Because of their involvement in other physiological processes, there are likely to be situations in which the therapeutic application of these agents may be limited. Numerous clinical trials have demonstrated that several peptide hormones, including glucagon, amylin, GIP, and GLP-1, are well tolerated and possess favourable pharmacological profiles. However, since the use of these agents suppresses appetite to the extent that muscle loss can also occur (Prado et al., 2024), their immune-regulatory utility may be restricted. For example, promoting placental tolerance or treating inflammation in cachexia would require careful monitoring of food intake.

Other peptide hormones, such as CCK, have also been explored for weight loss, though with less success than GLP-1. This is likely because CCK is more effective at inducing meal termination (acute satiation) than at suppressing long-term food intake and thereby facilitating weight loss (Warrilow et al., 2023). Moreover, due to CCK’s role in the central nervous system, analogues may induce side effects such as anxiety (Ballaz et al., 2020), while its gastric actions can lead to excessive pancreatic and biliary secretion, resulting in diarrhoea and electrolyte disturbances. Similarly, based on the clinical features of VIPoma syndrome (VIP-secreting tumours) (Abdullayeva, 2019), it is likely that chronically elevated VIP could cause watery diarrhoea and electrolyte imbalances, accompanied by vascular complications such as hypotension and flushing. Thus, it remains uncertain whether the desired immune-modulating effects of such peptides can be achieved at the dose and duration required for effective therapeutic application.

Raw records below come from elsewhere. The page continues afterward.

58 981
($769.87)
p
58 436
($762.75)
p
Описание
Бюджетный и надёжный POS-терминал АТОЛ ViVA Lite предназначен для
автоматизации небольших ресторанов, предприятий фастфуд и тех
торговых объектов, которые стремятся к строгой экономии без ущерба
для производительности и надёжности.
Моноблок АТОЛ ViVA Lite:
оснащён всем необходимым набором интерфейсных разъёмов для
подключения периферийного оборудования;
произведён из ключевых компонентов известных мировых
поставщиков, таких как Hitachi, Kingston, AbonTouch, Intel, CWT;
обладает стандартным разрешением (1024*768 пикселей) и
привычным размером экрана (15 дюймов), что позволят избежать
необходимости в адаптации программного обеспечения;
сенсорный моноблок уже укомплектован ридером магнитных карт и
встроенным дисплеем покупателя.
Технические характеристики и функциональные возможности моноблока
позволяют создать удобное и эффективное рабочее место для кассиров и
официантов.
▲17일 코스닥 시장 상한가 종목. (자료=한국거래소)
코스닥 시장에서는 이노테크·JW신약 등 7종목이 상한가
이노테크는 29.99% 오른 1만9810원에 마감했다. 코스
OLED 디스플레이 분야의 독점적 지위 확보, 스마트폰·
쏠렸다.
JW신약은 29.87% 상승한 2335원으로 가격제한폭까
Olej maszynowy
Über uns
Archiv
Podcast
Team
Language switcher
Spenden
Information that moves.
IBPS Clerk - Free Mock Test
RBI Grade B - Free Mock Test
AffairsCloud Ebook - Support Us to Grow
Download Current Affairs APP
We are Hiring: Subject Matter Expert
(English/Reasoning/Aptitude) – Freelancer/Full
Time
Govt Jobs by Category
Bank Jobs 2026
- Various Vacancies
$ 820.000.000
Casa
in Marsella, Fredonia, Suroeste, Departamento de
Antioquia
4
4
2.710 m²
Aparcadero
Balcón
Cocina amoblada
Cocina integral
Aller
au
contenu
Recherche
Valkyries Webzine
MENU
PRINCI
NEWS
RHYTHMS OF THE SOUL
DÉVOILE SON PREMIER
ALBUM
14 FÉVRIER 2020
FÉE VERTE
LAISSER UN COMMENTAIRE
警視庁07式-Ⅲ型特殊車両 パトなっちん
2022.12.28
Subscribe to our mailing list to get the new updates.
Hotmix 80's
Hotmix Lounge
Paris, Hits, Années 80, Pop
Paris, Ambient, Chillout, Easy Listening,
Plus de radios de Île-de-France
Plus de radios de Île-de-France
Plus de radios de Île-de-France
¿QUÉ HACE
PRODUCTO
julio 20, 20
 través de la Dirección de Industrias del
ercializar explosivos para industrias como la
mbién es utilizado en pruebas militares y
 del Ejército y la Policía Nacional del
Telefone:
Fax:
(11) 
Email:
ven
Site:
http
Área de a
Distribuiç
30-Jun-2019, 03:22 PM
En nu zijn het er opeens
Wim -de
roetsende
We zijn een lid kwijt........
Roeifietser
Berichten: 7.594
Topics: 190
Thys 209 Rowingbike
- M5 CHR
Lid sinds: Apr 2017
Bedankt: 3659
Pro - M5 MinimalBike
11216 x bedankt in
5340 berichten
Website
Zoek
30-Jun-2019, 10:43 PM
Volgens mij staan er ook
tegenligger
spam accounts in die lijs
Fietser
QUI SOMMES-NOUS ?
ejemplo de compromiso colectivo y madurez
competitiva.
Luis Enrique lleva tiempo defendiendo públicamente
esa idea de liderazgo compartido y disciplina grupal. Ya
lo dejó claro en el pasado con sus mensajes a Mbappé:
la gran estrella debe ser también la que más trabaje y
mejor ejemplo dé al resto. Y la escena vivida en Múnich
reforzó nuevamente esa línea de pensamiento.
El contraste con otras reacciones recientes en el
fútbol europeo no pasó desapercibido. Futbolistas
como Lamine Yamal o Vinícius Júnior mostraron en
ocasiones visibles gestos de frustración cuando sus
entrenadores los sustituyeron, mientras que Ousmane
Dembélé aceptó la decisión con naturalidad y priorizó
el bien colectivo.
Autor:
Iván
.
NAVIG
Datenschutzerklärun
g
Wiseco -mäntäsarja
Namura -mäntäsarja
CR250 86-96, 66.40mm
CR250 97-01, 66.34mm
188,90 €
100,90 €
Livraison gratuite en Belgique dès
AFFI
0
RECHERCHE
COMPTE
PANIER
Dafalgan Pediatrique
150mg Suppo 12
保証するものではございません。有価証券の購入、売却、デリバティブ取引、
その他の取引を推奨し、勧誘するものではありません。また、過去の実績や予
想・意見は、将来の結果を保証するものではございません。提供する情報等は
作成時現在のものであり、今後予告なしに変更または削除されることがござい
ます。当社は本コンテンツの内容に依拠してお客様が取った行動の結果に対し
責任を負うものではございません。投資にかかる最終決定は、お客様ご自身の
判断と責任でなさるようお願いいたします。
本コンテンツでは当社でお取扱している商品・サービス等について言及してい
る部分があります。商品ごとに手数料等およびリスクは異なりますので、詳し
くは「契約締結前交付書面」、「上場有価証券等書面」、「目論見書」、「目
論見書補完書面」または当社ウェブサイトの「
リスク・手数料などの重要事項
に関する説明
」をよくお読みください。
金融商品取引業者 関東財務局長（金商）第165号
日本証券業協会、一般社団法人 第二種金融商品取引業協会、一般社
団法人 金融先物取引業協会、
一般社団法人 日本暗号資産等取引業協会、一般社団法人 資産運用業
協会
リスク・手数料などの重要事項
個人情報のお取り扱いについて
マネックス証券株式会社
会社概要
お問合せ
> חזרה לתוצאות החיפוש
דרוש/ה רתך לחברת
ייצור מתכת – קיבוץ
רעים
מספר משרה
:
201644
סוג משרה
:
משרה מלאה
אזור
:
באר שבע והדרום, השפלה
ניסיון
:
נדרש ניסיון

Similar caution is warranted for BAs and their analogues. For example, in the livers of mice, activation of the BA receptor FXR transcriptionally suppresses autophagy, even under fasting conditions (Seok et al., 2014). This BA-mediated suppression via FXR likely reflects the requirement for the liver to shift into an anabolic state to consolidate incoming nutrients, a process for which catabolic pathways such as autophagy may be counterproductive. However, evidence suggests that impaired autophagy predisposes to metabolic-associated liver pathology (Baselli et al., 2022; Ren et al., 2024). For instance, lipophagy has been shown to facilitate the clearance of lipids from the liver (Minami et al., 2023). In addition, the autophagy–lysosomal pathway appears to play an important role in mediating LPS tolerance in the liver, since lysosomal enzymes such as acyloxyacyl hydrolase are essential for LPS detoxification (Liu et al., 2020). Taken together, these observations highlight a potential mechanism by which BAs, through FXR-mediated suppression of autophagy, may enhance LPS sensitivity and thereby increase inflammatory tone.